Isolating business logic from I/O operations is essential in a low-latency application environment. This allows us to deploy techniques such as natural batching, which provides zero-wait batching of work. This, in turn, will enable us to improve application throughput.
The following diagram illustrates this approach when we have an Aeron Cluster connected process with isolated business logic:
The way it works is as follows:
- The business logic is implemented as an Agrona Agent, taking work from one or more ingress RingBuffers and
performing it on the duty cycle (i.e. within the
doWork
method). - The business logic will publish outbound messages to an egress RingBuffer as needed. If responding to an inbound ingress message, the outbound message will be published to the egress RingBuffer specific to that Agent.

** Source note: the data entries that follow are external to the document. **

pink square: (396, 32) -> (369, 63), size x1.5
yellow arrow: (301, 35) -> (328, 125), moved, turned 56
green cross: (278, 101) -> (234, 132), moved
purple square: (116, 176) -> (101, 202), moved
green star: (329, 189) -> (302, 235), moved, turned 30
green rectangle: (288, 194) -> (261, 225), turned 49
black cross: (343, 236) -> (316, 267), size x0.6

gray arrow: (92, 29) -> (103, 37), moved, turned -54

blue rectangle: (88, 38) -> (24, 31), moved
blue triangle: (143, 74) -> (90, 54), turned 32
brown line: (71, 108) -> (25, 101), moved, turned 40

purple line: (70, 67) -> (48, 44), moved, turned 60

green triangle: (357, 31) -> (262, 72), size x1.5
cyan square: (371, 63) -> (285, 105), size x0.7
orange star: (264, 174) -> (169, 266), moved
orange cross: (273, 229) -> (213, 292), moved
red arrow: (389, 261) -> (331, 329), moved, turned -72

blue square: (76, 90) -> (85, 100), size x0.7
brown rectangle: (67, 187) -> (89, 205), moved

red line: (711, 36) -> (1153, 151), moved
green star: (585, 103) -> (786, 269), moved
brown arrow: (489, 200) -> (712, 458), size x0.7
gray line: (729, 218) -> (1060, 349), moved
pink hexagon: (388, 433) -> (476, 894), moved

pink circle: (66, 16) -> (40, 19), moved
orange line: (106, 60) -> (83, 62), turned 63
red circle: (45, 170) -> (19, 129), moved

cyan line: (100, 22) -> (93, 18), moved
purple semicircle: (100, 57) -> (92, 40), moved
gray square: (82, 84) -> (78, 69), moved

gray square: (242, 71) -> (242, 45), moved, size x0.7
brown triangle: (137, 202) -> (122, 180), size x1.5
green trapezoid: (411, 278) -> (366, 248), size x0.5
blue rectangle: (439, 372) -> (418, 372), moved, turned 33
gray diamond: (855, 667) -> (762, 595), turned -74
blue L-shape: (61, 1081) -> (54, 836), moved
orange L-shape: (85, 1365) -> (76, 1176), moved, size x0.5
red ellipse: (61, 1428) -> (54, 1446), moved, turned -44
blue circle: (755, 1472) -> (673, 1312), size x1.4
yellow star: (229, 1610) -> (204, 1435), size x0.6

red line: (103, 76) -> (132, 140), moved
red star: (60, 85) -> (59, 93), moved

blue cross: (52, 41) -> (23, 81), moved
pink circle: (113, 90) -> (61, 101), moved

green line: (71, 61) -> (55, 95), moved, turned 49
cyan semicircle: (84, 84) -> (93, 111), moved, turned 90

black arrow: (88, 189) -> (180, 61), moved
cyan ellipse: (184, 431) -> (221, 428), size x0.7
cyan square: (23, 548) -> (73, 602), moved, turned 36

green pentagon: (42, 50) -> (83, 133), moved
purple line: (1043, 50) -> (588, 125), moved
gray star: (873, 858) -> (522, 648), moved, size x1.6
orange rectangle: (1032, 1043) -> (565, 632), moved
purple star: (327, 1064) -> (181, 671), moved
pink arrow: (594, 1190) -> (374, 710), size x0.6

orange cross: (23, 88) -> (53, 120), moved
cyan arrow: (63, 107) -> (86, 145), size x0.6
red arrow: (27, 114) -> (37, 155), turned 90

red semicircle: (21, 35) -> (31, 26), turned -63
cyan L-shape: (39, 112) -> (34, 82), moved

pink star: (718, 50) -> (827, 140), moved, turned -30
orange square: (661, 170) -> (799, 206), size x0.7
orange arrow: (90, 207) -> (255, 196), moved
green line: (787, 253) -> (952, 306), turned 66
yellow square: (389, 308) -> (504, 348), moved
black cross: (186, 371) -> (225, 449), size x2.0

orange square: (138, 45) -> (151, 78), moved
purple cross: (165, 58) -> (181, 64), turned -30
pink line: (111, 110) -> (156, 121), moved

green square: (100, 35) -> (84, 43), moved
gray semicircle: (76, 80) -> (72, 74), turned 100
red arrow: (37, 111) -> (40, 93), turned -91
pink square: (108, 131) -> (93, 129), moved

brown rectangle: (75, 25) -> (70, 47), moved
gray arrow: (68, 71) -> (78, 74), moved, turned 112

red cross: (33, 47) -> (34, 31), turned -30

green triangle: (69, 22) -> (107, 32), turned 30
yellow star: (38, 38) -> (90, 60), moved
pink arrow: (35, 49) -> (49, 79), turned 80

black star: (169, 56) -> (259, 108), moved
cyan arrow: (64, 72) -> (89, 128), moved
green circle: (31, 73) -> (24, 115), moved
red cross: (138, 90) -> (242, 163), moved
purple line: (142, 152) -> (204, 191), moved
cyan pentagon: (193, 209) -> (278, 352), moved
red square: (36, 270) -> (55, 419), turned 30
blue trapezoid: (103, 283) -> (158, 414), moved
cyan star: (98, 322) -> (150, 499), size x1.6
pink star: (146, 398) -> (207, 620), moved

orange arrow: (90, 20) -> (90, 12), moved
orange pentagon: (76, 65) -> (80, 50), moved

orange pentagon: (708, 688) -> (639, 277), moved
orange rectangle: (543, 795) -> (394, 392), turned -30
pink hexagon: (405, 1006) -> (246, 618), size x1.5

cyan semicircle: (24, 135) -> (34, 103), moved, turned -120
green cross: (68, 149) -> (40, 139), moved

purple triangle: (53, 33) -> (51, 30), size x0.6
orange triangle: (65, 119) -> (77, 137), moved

- If there is any additional I/O needed—for example to read and write messages from a FIX engine or a web socket server—this work should be performed in a separate agent. This separate agent will take work from it's own ingress RingBuffer and perform the I/O operations on it's own duty cycle.
Constraints and considerations
- Each Agent runs in its own dedicated thread. This means that we need to be mindful of the number of threads we create, and ensure that we do not exceed the available CPU cycles. Be mindful of the Idle Strategies deployed.
- Each Agent's ingress and egress RingBuffers are isolated from each other. When sending messages across a RingBuffer, an efficient binary mechanism should be used, such as Simple Binary Encoding or similar.
- All communication across Agents MUST be performed via the RingBuffer. There can be no direct memory access or any concurrent data structures shared between Agents. This ensures that each Agent can progress independently, and removes a class of concurrency bugs.
- Consider using Aeron Counters to capture observability data. With the ring buffers, you can keep track of the byte position difference between the producer and consumer. This in turn can be used to understand the backlog of bytes (which can be approximated to the amount of pending work) for each Agent, and the percentage of the RingBuffer that is occupied. See also Failure Detection in Agrona Streaming Applications.
- For the lowest latency, pin each Agent to a dedicated CPU core and use the right idle strategy for your use case.
- When using Aeron Cluster clients, it is generally recommended to take this approach so that slow application logic does not impact the health of the Aeron Cluster connection. Within the Aeron Cluster client agent, keep alives can be performed on the duty cycle without impacting the processing of business logic.